Eclipse JNoSQL Diana

Duke-diana-min.png

With the strategy to divide and conquer on JNoSQL. The Diana was born, it has the goal to be the communication layer easy and extensible. The extensibility is more than important, that is entirely necessary once the API must support specific feature at each database. Nonetheless, the advantage of a common API is a change to another database provider has lesser than using the specific API.


To cover the four kinds of database, this API has four packages, one for each data bank.

  • org.jnosql.diana.column
  • org.jnosql.diana.document
  • org.jnosql.diana.graph
  • org.jnosql.diana.key


So, if a database is multi-model, has support to more than one database, it will implement an API to each database which it supports. Also, each API has the TCK to prove if the database is compatible with the API. Even from differents JSR it tries to use the same nomenclature:

  • Configuration
  • Factory
  • Manager
  • Entity
  • Element Entity
  • Value


Value

This interface represents the value that will store, that is a wrapper to be a bridge between the database and the application. Eg. If a database does not support a Java type, it may do the conversion with easily.

        Value value = Value.of(12);
        String string = value.get(String.class);
        List<Integer> list = value.get(new TypeReference<List<Integer>>() {});
        Set<Long> set = value.get(new TypeReference<Set<Long>>() {});
        Stream<Integer> stream = value.get(new TypeReference<Stream<Integer>>() {});
        Object integer = value.get();


Element Entity

The Element entity is a small piece of a body, except a key-value structure type once this structure is simple. Eg. The column family structure, the entity, has columns, element entity, with column has a tuple where the key is the name, and the value is the information as a Value implementation.
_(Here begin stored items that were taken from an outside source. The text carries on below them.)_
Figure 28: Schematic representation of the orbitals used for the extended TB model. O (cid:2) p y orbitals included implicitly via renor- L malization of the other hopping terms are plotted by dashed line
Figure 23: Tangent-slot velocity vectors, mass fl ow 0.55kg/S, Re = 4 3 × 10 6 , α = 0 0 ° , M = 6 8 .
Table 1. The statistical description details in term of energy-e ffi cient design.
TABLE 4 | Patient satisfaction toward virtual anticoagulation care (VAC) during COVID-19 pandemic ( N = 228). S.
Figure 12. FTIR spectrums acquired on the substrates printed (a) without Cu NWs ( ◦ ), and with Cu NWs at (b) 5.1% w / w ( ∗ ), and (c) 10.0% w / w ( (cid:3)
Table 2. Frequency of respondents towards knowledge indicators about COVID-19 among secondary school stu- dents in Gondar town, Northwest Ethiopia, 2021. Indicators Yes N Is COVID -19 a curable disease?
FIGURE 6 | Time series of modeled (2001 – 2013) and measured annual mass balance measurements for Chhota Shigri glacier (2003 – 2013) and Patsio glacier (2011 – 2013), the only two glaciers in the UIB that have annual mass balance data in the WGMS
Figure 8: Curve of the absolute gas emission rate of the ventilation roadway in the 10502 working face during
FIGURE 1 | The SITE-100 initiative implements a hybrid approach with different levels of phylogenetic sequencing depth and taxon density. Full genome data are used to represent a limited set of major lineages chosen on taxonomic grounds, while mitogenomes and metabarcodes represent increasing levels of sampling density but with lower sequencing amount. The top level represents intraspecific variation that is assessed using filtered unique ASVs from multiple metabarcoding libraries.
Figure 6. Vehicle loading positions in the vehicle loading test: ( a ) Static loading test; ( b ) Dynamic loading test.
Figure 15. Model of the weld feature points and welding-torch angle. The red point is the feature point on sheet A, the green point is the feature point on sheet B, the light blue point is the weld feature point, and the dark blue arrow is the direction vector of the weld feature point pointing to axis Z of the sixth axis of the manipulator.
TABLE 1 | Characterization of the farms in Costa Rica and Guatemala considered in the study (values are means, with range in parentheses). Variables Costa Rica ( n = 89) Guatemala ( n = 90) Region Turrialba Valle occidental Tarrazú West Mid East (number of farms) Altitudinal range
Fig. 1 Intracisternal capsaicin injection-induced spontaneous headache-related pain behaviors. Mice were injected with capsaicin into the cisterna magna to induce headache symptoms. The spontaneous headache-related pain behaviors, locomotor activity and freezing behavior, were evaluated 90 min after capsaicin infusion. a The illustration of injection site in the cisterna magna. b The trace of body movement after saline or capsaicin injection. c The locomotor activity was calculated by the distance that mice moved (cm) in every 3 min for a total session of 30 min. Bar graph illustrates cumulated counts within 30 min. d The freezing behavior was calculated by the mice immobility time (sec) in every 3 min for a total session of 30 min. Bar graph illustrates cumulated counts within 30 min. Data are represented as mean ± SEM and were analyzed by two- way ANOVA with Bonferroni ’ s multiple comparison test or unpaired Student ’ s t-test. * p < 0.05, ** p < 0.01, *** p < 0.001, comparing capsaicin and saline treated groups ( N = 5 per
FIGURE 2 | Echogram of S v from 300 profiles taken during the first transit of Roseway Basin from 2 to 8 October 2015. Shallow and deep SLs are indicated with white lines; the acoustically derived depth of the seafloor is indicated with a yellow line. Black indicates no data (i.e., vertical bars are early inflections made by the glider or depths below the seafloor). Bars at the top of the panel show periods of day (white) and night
        Document document = Document.of("name", "value");
        Value value = document.getValue();
        String name = document.getName();

        Column document = Column.of("name", "value");
        Value value = document.getValue();
        String name = document.getName();


Entity

The Entity is the body of the information that goes to the database; each database has an Entity:

  • ColumnFamilyEntity
  • DocumentCollectionEntity
  • KeyValueEntity


ColumnFamilyEntity

ColumnFamilyEntity entity = ColumnFamilyEntity.of("columnFamily"); 
entity.add(Column.of("id", Value.of(10L))); 
entity.add(Column.of("version", 0.001)); 
entity.add(Column.of("name", "Diana")); 
entity.add(Column.of("options", Arrays.asList(1, 2, 3))); 

List<Column> columns = entity.getColumns(); 
Optional<Column> id = entity.find("id");


DocumentCollectionEntity

        ColumnEntity entity = ColumnEntity.of("columnFamily");
        String name = entity.getName();
        entity.add(Column.of("id", Value.of(10L)));
        entity.add(Column.of("version", 0.001));
        entity.add(Column.of("name", "Diana"));
        entity.add(Column.of("options", Arrays.asList(1, 2, 3)));

        List<Column> columns = entity.getColumns();
        Optional<Column> id = entity.find("id");
        entity.remove("options");

KeyValueEntity

KeyValueEntity<String> entity = KeyValueEntity.of("key", Value.of(123));
KeyValueEntity<Integer> entity2 = KeyValueEntity.of(12, "Text");
String key = entity.getKey();
Value value = entity.getValue();
Integer integer = entity.get(Integer.class);


Manager

The Manager is the class that pushes information to a database and retrieves it. The manager might have a synchronous and asynchronous implementation.


Factory

The factory class creates the Managers.

Configuration

The configuration classes create a Manager Factory. This class has all the configuration to build the database connection.